* _Your goal_: Locate and copy each line in the data that contains the word "bottle".

=== Listed entries ===

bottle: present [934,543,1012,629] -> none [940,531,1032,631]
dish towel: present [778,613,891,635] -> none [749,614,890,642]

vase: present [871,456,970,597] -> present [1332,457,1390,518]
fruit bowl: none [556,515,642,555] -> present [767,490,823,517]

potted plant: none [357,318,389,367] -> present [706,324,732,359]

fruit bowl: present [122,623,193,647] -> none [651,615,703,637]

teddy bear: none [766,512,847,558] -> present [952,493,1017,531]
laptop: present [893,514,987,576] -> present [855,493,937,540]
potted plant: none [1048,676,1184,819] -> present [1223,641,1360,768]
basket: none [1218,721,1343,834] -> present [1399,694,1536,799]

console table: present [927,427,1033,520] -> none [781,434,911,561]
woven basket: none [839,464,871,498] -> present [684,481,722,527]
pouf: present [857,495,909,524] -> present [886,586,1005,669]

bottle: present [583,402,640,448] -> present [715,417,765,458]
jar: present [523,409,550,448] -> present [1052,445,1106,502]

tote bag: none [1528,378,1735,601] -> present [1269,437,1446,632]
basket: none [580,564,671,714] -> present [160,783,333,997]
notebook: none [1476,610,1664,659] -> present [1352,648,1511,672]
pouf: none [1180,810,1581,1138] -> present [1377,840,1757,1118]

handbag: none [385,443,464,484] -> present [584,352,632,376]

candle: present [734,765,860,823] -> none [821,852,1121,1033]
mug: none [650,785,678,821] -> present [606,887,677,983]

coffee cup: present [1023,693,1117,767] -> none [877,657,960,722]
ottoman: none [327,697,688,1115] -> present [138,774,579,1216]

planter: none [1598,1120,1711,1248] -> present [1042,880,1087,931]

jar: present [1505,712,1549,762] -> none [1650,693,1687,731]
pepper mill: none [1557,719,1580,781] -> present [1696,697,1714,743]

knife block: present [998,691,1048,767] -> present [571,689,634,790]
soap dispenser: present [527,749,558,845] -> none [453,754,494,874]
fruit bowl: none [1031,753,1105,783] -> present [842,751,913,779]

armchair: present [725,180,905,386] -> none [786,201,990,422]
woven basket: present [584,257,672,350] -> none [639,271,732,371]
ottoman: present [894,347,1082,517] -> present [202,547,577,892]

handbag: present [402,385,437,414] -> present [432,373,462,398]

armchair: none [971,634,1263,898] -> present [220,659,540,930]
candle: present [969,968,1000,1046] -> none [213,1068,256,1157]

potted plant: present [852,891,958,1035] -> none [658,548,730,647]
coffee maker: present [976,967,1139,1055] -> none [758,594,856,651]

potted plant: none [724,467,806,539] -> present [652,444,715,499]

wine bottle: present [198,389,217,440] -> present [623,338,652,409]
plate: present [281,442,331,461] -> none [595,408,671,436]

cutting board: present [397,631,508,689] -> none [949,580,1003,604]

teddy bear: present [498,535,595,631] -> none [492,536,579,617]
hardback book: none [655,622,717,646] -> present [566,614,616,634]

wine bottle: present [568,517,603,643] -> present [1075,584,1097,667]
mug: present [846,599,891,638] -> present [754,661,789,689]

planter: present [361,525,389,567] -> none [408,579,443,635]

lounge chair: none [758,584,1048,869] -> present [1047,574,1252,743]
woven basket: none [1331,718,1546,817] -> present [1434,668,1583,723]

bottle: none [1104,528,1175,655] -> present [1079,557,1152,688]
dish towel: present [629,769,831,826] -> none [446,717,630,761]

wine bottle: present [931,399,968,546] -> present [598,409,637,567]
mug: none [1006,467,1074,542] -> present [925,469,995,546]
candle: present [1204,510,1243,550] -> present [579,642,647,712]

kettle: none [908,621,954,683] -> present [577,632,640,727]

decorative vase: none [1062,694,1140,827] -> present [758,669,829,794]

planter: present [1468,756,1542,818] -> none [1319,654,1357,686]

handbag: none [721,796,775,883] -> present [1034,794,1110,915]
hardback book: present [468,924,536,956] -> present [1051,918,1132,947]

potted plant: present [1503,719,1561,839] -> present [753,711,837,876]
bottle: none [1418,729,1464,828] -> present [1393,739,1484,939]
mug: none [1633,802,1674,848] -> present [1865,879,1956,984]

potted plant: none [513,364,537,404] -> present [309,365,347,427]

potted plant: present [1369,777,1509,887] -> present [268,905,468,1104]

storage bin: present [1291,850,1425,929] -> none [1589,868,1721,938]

===

* _Answer to this task_:
bottle: present [934,543,1012,629] -> none [940,531,1032,631]
bottle: present [583,402,640,448] -> present [715,417,765,458]
wine bottle: present [198,389,217,440] -> present [623,338,652,409]
wine bottle: present [568,517,603,643] -> present [1075,584,1097,667]
bottle: none [1104,528,1175,655] -> present [1079,557,1152,688]
wine bottle: present [931,399,968,546] -> present [598,409,637,567]
bottle: none [1418,729,1464,828] -> present [1393,739,1484,939]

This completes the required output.